Но при чем тут кислород, все еще было непонятно. Кэлин и Рэтклифф стали копать дальше и выяснили: когда нет гипоксии, к белку HIF-1α приделываются две гидроксильные группы, состоящие из атомов водорода и… кислорода. Эти гидроксильные группы служат меткой для белка VHL, а VHL, как мы уже знаем, дает сигнал клеточным инструментам, что HIF-1α надо разбирать на части за ненадобностью. Когда же кислорода мало, его не хватает на мишени, вся цепочка разрывается и HIF-1α выполняет свою задачу — указывает, мол, пора включать нужный ген, чтобы совладать с гипоксией.

Головоломка сложилась.

"Эритропоэтин — один из большого списка генов, связанных с кислородом", — объясняет Егор Егоров. Людмила Буравкова добавляет: "Эритропоэтин только увеличивает выработку красных кровяных телец, да и то с отсрочкой. Этот же HIF-1α усиливает экспрессию других генов: кто-то говорит про 200, кто-то — про 400. При гипоксии надо не только увеличить количество эритроцитов, чтобы они приносили кислород, но и увеличить число капилляров. Это еще один классический пример, когда запускаются адаптационные механизмы. Одни из них направлены на улучшение доставки кислорода, другие — на более эффективное потребление".

По словам Людмилы Буравковой, открытиям Семенцы, Кэлина и Рэтклиффа давно нашли практические применения. Когда клетки нужно вырастить в пробирке, их в определенный момент подвергают гипоксии. Другой пример, который она назвала, — лечение хронических язв и незаживающих ран: если вырастут дополнительные сосуды, больные места будут лучше обеспечены всем необходимым. "Или облысение: говорят про плохое кровоснабжение волосяных фолликул. Давайте его усилим. Как? Усилим сигнал, что там мало кислорода. То же самое со склерозом легких", — продолжает Егор Егоров.

Но, наверное, больше всего надежд связано с терапией рака. Людмила Буравкова считает, что именно так следует понимать решение Нобелевского комитета: "Они удачно объединили теоретические, экспериментальные биохимические, молекулярные работы с тем, что сейчас на острие, — попытками понять, почему рак растет именно так [а не иначе], и найти выход с помощью открытых механизмов, установить какой-то сигнальный путь, найти ключ и переключить".

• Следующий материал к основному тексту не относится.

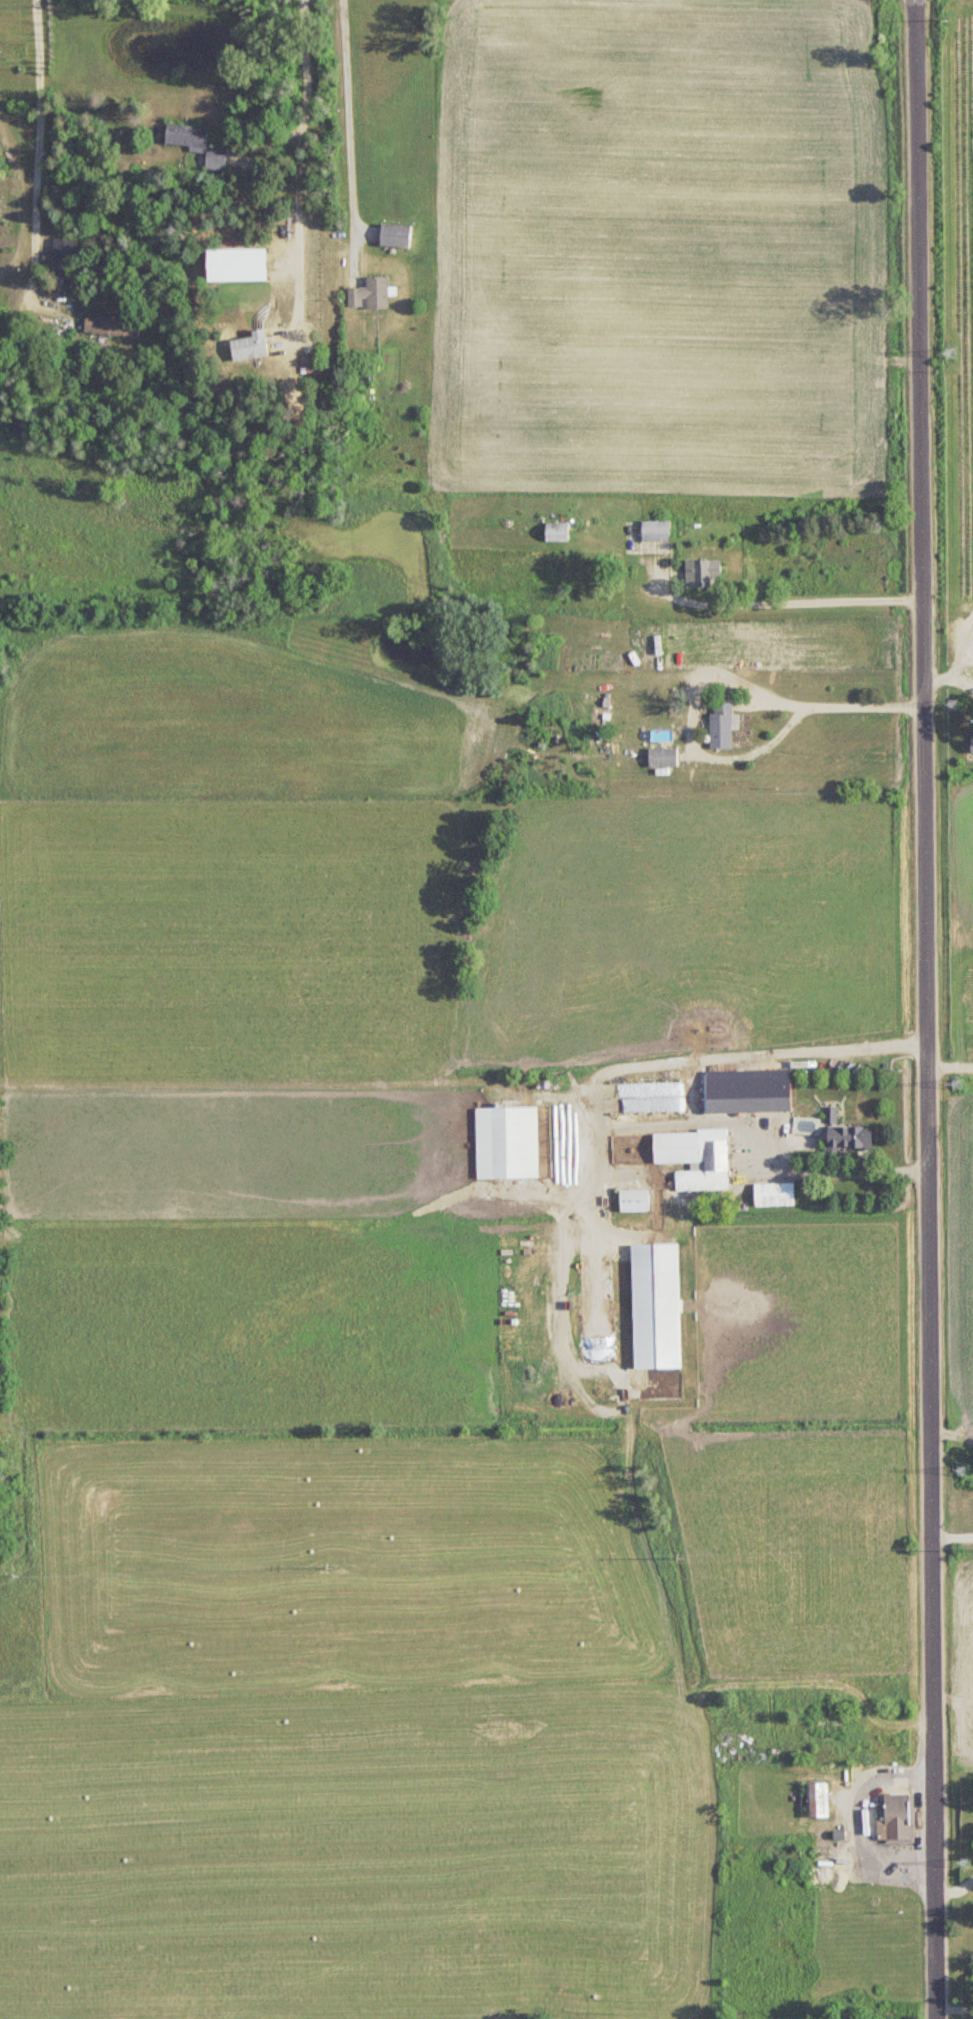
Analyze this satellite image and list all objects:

С другой стороны, Егор Егоров напоминает, что с раком уже пытались бороться, подавляя рост сосудов. Опухоли уменьшались в размере, но не исчезали полностью, а спустя какое-то время находили обходной путь и делались еще опаснее, потому что прежде эффективные лекарства переставали действовать. Возможно, в будущем регулировка уровня белков семейства HIF поможет победить рак и другие болезни. А может, ничего не выйдет, считает Егор Егоров: "Это всеобъемлющая вещь: в одно место нажмешь — будут какие-нибудь отрицательные последствия в другом".